**Text block**
When we talk about travel, we usually mean people who choose to go somewhere.
Tourists.
Business travelers.
But for enormous numbers of people, movement is not a choice.
It's a survival calculation.
Tienes razón.
You are right.
Viajar es diferente para cada persona.
Traveling is different for each person.
Para algunos es vacaciones.
For some it is a vacation.
Para otros es una necesidad.
For others it is a necessity.
And Cúcuta holds both of those realities at once.
Because Colombia has also, genuinely, become a remarkable tourist destination over the last fifteen years.
Medellín won a prize for being the world's most innovative city.
Cartagena is on every bucket list.
Even Bogotá has a serious food scene now.
Colombia tiene montañas, mar, selva.
Colombia has mountains, sea, jungle.
Tiene muchos lugares bonitos.
It has many beautiful places.
It's genuinely one of the most biodiverse countries on earth.

**Work item A**
According to the text about travel in Colombia, what prize did Medellín win?
**Work item B**
Turn the passage in the text about travel in Colombia that runs from "Because Colombia has also" to "a serious food scene now" into a short bulleted list that keeps its main facts.
This data has no connection to the text about travel in Colombia.

Records from a data collection:
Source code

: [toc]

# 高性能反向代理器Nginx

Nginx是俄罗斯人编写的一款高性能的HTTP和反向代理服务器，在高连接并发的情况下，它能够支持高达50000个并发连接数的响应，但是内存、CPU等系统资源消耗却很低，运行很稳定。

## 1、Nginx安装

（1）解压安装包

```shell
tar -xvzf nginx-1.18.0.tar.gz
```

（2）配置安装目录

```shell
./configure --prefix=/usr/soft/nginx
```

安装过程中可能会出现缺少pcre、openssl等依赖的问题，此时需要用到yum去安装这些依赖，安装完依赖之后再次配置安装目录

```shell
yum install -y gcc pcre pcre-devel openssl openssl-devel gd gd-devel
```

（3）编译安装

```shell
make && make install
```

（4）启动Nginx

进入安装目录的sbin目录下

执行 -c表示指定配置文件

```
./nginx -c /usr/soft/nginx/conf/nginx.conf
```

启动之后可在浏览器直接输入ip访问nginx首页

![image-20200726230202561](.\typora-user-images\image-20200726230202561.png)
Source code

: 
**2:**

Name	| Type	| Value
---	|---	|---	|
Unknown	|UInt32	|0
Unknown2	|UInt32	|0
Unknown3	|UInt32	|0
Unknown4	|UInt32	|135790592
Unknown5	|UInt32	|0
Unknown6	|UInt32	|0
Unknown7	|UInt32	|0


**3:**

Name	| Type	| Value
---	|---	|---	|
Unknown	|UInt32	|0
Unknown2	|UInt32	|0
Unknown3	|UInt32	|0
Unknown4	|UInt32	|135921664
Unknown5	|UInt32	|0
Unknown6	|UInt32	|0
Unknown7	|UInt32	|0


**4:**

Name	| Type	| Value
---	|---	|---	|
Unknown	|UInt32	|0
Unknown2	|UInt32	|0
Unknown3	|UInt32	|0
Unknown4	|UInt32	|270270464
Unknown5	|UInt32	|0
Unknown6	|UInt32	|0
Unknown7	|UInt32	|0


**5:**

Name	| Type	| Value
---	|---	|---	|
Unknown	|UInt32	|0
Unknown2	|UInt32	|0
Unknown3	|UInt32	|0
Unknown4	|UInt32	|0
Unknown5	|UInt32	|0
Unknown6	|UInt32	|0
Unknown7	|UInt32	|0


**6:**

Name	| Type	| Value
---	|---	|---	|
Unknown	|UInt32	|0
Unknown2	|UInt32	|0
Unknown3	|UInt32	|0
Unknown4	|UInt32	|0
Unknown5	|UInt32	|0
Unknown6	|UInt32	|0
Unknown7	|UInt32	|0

**Response area A**
A prize for being the world's most innovative city.

**Response area B**
- Colombia has become a remarkable tourist destination over the last fifteen years.
- Medellín won a prize as the world's most innovative city.
- Cartagena is on every bucket list.
- Bogotá now has a serious food scene.